• _What this task involves_
In the Spark issue comment about deleted LDA checkpoints below, what fix does the commenter call the best?

-- Excerpt to read follows --

You are viewing a plain text version of this content. The canonical link for it is here.
Posted to issues@spark.apache.org by "Joseph K. Bradley (JIRA)" <ji...@apache.org> on 2016/03/04 18:49:41 UTC

[jira] [Commented] (SPARK-13048) EMLDAOptimizer deletes dependent checkpoint of DistributedLDAModel

    [ https://issues.apache.org/jira/browse/SPARK-13048?page=com.atlassian.jira.plugin.system.issuetabpanels:comment-tabpanel&focusedCommentId=15180241#comment-15180241 ] 

Joseph K. Bradley commented on SPARK-13048:
-------------------------------------------

I'd say the best fix would be to add an option to LDA to not delete the last checkpoint.  I'd prefer to expose this as a Param in the spark.ml API, but it could be added to the spark.mllib API as well if necessary.

[~holdenk]  I agree we need to figure out how to handle/control caching and checkpointing within Pipelines, but that will have to wait for after 2.0.

[~jvstein]  We try to minimize the public API.  Although I agree with you about opening up APIs in principal, it have proven dangerous in practice.  Even when we mark things DeveloperApi, many users still use those APIs, making it difficult to change them in the future.

> EMLDAOptimizer deletes dependent checkpoint of DistributedLDAModel
> ------------------------------------------------------------------
>
>                 Key: SPARK-13048
>                 URL: https://issues.apache.org/jira/browse/SPARK-13048
>             Project: Spark
>          Issue Type: Bug
>          Components: MLlib
>    Affects Versions: 1.5.2
>         Environment: Standalone Spark cluster
>            Reporter: Jeff Stein
>
> In EMLDAOptimizer, all checkpoints are deleted before returning the DistributedLDAModel.
> The most recent checkpoint is still necessary for operations on the DistributedLDAModel under a couple scenarios:
> - The graph doesn't fit in memory on the worker nodes (e.g. very large data set).
> - Late worker failures that require reading the now-dependent checkpoint.
> I ran into this problem running a 10M record LDA model in a memory starved environment. The model consistently failed in either the {{collect at LDAModel.scala:528}} stage (when converting to a LocalLDAModel) or in the {{reduce at LDAModel.scala:563}} stage (when calling "describeTopics" on the model). In both cases, a FileNotFoundException is thrown attempting to access a checkpoint file.

-- Excerpt to read concluded --
-- Entries supplied follows --

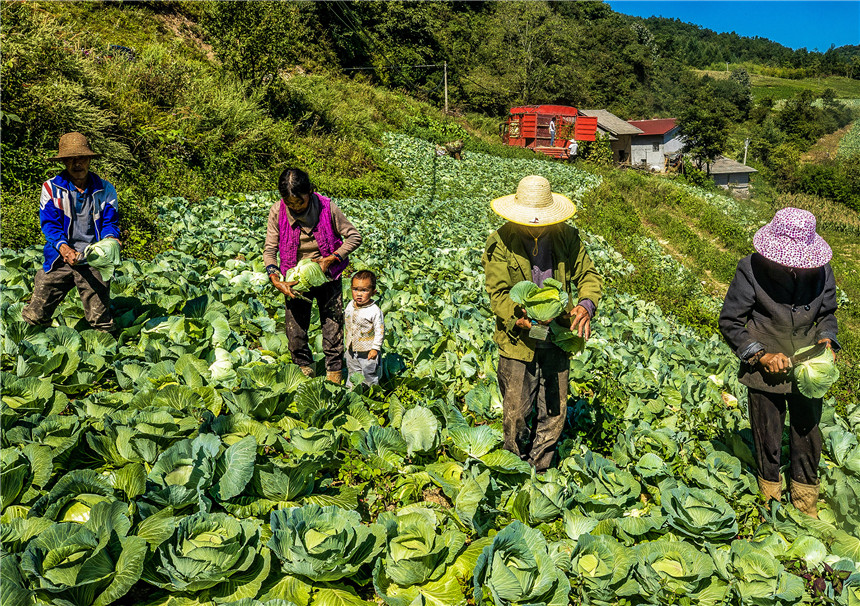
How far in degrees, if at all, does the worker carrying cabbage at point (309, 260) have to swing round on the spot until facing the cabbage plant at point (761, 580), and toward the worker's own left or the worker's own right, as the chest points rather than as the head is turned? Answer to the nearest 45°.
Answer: approximately 45° to the worker's own left

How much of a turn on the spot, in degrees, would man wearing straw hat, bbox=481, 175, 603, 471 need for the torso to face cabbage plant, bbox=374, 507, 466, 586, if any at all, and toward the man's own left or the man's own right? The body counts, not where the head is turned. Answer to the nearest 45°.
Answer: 0° — they already face it

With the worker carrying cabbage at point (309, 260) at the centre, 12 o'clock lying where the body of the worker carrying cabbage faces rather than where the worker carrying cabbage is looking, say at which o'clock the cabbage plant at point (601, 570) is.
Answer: The cabbage plant is roughly at 11 o'clock from the worker carrying cabbage.

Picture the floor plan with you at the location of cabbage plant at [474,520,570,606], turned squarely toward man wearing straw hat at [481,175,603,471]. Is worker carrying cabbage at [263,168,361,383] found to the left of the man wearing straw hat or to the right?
left

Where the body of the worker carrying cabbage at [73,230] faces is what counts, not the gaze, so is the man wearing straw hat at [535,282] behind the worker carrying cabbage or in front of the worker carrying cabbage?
in front

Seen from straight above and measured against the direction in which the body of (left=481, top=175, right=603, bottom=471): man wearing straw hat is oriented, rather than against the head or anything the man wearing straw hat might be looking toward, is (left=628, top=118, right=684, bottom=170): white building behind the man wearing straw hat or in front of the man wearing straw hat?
behind

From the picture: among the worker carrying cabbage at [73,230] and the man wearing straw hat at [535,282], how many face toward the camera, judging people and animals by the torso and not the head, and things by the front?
2

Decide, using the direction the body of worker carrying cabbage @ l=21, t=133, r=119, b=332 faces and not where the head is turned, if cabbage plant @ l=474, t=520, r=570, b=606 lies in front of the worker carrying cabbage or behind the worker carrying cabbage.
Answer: in front

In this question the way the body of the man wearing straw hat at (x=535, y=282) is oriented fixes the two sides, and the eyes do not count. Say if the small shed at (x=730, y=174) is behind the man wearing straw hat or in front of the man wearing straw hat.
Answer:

-- Entries supplied concluded --

• _Task result_
Adding an option to LDA so that it does not delete the last checkpoint.